The Cardinals could easily justify that 2010 salary even if Derek Anderson went into the regular season as the starter. Releasing Leinart would carry no ramifications for the Cardinals because there is no salary cap.
Leinart's deal calls for him to earn at least $7.36 million in salary and $5.5 million in bonus money for 2012, however, and the Cardinals would not pay that money unless Leinart became a franchise quarterback -- something that appears unlikely given recent events.
The collective bargaining agreement turned Atogwe from a franchise player last offseason to a restricted free agent this offseason.
The unusual predicament gave the Rams two options: offer $1.226 million to Atogwe or guarantee him nearly $7 million. The Rams gambled some by taking the cheaper route.
Atogwe eventually signed a one-year, $4.1 million deal that can be worth $31.6 million over five years if the Rams pay an $8 million bonus to Atogwe after the season. Atogwe becomes a free agent if the Rams decline to pay the bonus.

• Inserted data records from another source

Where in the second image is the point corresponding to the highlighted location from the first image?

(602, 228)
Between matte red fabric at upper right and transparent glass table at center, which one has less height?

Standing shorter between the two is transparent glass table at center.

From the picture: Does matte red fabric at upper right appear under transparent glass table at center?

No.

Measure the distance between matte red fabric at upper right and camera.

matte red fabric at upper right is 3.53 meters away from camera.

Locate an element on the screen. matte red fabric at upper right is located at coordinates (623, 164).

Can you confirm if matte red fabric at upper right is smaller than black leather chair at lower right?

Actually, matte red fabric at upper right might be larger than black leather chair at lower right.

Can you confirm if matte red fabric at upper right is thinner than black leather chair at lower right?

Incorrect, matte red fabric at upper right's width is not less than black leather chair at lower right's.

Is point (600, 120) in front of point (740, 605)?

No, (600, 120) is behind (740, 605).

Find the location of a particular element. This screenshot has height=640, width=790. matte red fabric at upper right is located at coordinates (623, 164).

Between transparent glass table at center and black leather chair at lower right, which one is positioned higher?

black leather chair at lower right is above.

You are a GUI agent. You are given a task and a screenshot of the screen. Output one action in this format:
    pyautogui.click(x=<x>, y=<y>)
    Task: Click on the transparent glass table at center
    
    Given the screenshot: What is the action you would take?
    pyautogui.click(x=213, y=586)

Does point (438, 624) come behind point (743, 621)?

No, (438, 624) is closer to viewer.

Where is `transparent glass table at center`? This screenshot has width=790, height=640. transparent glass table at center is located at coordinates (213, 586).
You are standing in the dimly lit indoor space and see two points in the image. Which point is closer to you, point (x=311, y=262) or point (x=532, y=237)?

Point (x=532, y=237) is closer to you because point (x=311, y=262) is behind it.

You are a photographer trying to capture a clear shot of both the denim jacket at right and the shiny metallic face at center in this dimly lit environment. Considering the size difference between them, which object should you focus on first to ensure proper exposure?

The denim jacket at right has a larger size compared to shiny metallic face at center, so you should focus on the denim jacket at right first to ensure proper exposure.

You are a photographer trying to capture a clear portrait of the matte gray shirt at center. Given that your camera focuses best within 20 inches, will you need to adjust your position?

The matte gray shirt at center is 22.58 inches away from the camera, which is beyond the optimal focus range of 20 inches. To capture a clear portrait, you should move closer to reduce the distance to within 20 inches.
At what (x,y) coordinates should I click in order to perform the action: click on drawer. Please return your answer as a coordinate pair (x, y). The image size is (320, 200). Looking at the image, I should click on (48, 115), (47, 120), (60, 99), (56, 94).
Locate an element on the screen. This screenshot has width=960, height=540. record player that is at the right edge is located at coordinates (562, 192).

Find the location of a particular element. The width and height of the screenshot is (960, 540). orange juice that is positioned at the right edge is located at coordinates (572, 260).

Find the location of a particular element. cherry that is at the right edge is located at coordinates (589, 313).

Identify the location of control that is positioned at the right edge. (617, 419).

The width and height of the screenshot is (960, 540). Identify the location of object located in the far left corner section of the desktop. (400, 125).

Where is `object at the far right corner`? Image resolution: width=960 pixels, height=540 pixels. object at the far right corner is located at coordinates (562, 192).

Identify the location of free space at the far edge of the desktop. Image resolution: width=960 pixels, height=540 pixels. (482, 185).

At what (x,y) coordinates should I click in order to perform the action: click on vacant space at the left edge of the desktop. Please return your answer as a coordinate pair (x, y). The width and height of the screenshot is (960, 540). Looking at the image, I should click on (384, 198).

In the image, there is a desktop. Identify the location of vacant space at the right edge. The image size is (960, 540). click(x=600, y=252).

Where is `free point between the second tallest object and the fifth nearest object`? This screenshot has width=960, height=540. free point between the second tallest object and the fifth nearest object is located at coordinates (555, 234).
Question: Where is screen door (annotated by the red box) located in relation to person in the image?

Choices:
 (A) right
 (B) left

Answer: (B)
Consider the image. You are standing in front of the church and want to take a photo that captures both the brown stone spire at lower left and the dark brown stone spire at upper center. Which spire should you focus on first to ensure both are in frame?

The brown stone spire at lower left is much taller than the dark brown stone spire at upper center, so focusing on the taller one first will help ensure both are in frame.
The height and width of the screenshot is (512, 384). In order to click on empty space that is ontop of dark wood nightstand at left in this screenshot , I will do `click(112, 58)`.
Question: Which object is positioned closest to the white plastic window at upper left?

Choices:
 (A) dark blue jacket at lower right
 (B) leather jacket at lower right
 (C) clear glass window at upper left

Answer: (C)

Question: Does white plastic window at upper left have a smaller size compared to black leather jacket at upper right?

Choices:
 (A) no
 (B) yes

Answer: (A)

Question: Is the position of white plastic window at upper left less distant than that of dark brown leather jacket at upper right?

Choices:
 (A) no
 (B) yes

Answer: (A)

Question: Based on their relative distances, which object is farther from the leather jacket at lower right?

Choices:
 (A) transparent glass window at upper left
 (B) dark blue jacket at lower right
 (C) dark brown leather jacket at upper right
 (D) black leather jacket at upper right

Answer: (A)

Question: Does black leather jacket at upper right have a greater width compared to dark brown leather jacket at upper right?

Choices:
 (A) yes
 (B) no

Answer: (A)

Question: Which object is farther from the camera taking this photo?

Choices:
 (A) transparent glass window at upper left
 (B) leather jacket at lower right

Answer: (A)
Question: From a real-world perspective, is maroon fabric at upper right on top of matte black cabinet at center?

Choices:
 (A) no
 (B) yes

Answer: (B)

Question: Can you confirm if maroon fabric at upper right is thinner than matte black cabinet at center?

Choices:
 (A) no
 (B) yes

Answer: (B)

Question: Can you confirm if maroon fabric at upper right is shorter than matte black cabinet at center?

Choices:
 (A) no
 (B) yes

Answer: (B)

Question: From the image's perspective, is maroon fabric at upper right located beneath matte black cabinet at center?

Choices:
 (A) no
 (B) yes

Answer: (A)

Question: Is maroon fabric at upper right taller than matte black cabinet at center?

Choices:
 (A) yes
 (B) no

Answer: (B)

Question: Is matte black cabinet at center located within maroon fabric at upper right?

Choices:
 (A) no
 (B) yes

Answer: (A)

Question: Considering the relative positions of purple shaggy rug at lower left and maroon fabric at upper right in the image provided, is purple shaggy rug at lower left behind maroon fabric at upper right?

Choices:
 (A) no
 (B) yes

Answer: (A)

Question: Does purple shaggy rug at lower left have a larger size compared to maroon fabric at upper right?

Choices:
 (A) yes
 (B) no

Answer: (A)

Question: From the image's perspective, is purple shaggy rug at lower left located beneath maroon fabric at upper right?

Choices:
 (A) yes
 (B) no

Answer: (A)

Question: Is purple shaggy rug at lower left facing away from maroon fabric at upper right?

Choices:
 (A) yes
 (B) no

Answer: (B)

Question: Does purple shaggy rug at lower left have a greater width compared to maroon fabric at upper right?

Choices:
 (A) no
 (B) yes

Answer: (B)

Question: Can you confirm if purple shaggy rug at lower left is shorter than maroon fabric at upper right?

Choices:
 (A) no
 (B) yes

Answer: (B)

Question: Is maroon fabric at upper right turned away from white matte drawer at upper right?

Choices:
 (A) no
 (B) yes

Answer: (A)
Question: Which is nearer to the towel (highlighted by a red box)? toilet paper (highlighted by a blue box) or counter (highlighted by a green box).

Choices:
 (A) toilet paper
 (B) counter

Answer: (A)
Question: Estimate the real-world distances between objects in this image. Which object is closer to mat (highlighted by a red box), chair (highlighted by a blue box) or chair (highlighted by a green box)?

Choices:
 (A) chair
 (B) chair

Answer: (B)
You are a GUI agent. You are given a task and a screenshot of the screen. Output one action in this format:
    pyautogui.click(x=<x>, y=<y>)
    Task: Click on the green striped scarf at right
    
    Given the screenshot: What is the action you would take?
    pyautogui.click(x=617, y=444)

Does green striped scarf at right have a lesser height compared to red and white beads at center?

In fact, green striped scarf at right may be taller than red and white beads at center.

This was the best Atogwe could do under the circumstances (beyond the tough labor restrictions, he was also recovering from shoulder and hernia surgeries). At least the Rams got to keep him for 2010.
The 49ers have added youth and speed at safety over the past couple seasons.
The team still values the toughness and leadership Lewis provides, but his $4.1 million salary for 2010 was a bit steep. Lewis accepted a new deal featuring a $1.7 million salary for 2010 and another $400,000 in bonus money. The final two years of his previous deal -- 2011 and 2012 -- were torn up.
Lewis becomes a free agent after the 2010 season. This was potentially his last season with the 49ers, anyway. The team drafted safety Taylor Mays in the second round this year. Reggie Smith has also developed into a potential contributor at the position.
A domestic violence plea agreement and one-game NFL suspension created a gap between Hill's paper value and his actual value to the team.
The sides reached a compromise this offseason. Hill accepted a 2010 salary reduction from $6 million to $2.125 million and the Seahawks wiped out the remaining years on his contract. Hill received a $60,000 roster bonus and he can earn another $300,000 in incentives.
Hill's new deal more accurately reflects his value to the team. It acknowledges that his off-field issues compromised the status his previous deal reflected.